Here is the task for the records below: repeat exactly the lines from the one with "pinky dip: (610, 429)" to the one with "middle pip: (698, 423)", both included, and nothing else.

## Records for this task
━━━━━━━━━━

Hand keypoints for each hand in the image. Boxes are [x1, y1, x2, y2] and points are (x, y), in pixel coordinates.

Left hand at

━━━━━━━━━━

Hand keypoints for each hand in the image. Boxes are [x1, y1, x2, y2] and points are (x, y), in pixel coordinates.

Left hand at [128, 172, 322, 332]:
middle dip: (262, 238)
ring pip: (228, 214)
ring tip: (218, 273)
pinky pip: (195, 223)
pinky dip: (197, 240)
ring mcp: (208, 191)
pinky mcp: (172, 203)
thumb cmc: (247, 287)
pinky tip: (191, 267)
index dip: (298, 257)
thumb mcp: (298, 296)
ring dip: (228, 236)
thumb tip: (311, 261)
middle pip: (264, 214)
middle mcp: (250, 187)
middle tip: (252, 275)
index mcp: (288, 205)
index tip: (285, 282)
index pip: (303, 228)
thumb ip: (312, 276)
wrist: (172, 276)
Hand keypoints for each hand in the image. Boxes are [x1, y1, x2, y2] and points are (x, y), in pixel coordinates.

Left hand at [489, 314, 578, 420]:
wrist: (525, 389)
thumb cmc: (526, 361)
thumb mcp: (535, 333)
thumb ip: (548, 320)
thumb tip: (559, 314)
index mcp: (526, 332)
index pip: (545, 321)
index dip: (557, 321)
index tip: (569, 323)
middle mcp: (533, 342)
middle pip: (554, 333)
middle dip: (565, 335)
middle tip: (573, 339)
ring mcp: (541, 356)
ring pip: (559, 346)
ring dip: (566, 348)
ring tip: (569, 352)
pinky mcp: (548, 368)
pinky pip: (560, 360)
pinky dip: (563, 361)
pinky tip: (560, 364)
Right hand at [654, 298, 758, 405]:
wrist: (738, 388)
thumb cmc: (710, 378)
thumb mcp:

━━━━━━━━━━

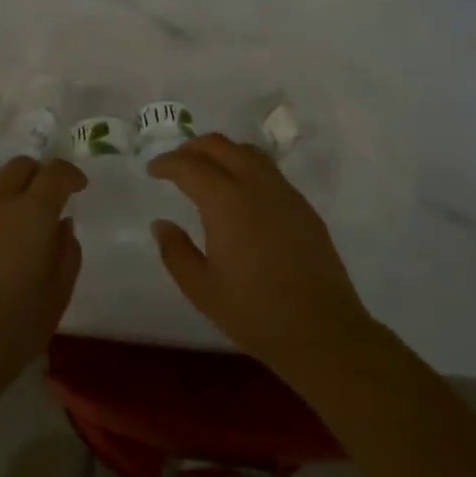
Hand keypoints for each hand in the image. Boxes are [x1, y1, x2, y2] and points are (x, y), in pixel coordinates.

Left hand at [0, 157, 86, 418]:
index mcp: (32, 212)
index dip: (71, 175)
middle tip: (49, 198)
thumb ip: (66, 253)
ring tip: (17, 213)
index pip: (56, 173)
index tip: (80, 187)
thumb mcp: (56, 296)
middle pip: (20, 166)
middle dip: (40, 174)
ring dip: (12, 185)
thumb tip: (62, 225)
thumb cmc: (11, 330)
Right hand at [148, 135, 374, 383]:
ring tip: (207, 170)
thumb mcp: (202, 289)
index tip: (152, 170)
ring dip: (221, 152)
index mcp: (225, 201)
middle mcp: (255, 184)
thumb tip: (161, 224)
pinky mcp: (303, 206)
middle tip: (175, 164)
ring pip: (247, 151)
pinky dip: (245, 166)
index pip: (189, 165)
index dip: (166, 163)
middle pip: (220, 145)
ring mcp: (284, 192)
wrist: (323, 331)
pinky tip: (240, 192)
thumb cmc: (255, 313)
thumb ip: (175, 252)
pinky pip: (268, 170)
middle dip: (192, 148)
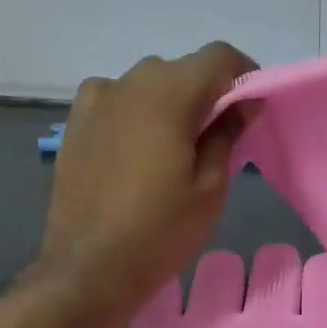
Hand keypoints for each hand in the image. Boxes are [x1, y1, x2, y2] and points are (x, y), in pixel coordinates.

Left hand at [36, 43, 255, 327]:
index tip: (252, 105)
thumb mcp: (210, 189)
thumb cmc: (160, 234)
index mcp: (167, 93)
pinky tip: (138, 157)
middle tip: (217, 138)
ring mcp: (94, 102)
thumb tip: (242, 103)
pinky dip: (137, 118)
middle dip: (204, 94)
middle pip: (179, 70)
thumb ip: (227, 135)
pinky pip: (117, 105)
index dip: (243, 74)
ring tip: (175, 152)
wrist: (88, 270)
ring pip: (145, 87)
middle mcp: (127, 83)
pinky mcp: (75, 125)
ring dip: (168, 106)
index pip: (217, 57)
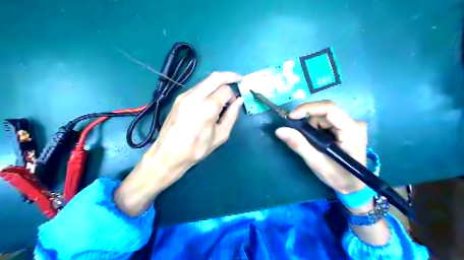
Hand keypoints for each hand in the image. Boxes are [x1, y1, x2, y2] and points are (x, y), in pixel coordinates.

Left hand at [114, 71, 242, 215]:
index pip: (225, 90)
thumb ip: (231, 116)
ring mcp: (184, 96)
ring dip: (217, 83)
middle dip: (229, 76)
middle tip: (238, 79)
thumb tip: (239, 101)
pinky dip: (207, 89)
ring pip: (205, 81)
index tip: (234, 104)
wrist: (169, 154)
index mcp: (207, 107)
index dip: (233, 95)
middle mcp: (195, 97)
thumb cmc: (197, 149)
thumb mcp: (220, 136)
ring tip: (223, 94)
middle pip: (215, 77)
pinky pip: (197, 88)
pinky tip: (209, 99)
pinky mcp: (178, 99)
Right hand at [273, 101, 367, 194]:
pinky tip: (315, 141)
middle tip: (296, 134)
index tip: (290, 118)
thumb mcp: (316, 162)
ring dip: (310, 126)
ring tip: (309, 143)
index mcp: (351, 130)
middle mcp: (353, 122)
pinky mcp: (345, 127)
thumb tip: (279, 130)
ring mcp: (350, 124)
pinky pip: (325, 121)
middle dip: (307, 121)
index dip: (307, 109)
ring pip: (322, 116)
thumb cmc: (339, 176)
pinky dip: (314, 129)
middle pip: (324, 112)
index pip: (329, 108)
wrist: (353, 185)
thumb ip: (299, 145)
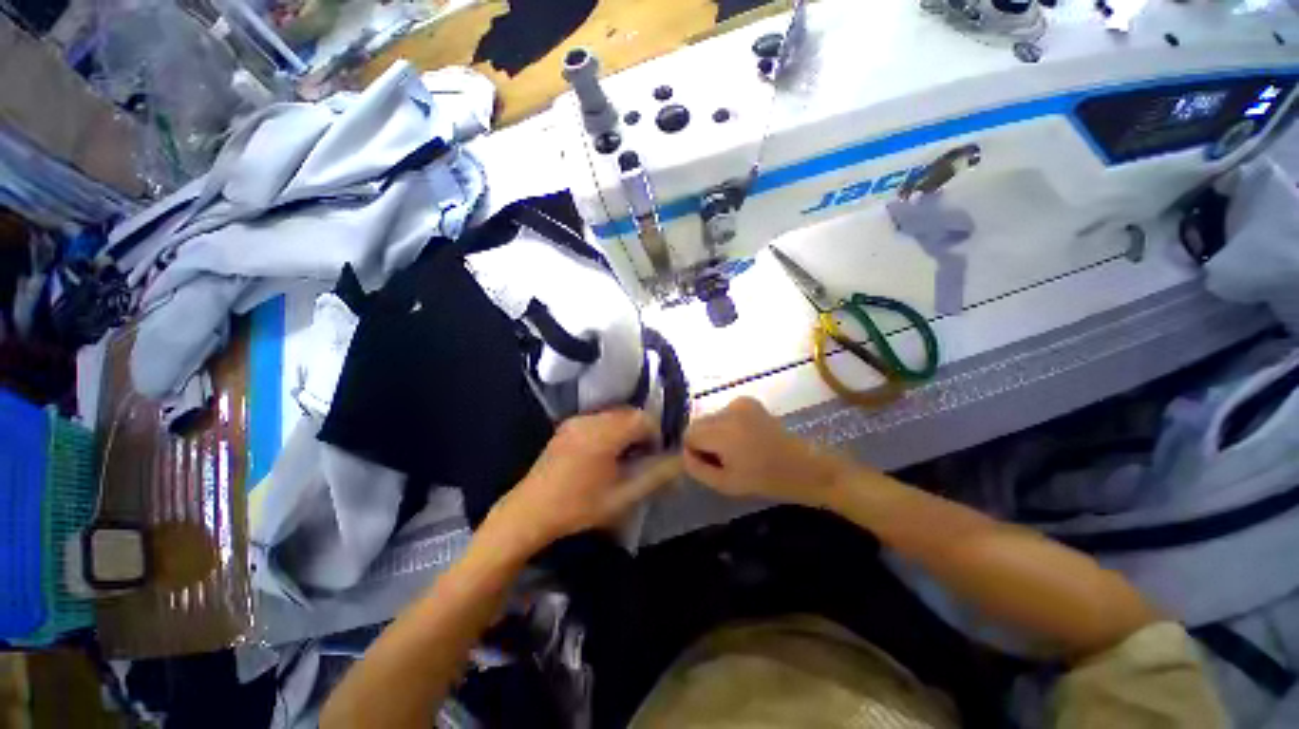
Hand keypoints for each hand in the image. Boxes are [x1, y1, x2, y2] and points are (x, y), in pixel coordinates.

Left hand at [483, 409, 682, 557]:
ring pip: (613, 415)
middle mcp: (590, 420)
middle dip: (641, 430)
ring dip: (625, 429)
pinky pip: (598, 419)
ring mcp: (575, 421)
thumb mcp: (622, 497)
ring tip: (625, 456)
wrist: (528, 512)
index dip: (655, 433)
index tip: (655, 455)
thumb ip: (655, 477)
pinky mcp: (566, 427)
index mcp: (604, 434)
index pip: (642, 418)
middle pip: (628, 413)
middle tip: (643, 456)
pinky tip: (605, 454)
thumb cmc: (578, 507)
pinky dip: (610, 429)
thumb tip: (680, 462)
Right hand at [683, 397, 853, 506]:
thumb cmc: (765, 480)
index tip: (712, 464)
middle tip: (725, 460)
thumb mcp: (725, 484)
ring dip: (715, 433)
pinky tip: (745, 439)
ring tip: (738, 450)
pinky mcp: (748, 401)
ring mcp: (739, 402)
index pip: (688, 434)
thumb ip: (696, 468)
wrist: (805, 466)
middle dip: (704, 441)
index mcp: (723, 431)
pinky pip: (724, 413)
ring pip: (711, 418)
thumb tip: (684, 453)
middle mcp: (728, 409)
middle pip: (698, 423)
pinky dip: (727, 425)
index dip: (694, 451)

━━━━━━━━━━

## Response to the task
pinky dip: (610, 429)
thumb tip: (680, 462)
Right hand at [683, 397, 853, 506]:
thumb cmc: (765, 480)
index tip: (712, 464)
middle tip: (725, 460)
thumb mcp: (725, 484)
ring dip: (715, 433)
pinky tip: (745, 439)
ring tip: (738, 450)
pinky mcp: (748, 401)
ring mcp: (739, 402)
index pip: (688, 434)
thumb ip: (696, 468)
wrist: (805, 466)
middle dip: (704, 441)
index mcp: (723, 431)
pinky pip: (724, 413)
ring pip: (711, 418)
thumb tip: (684, 453)
middle mcp: (728, 409)
middle pip: (698, 423)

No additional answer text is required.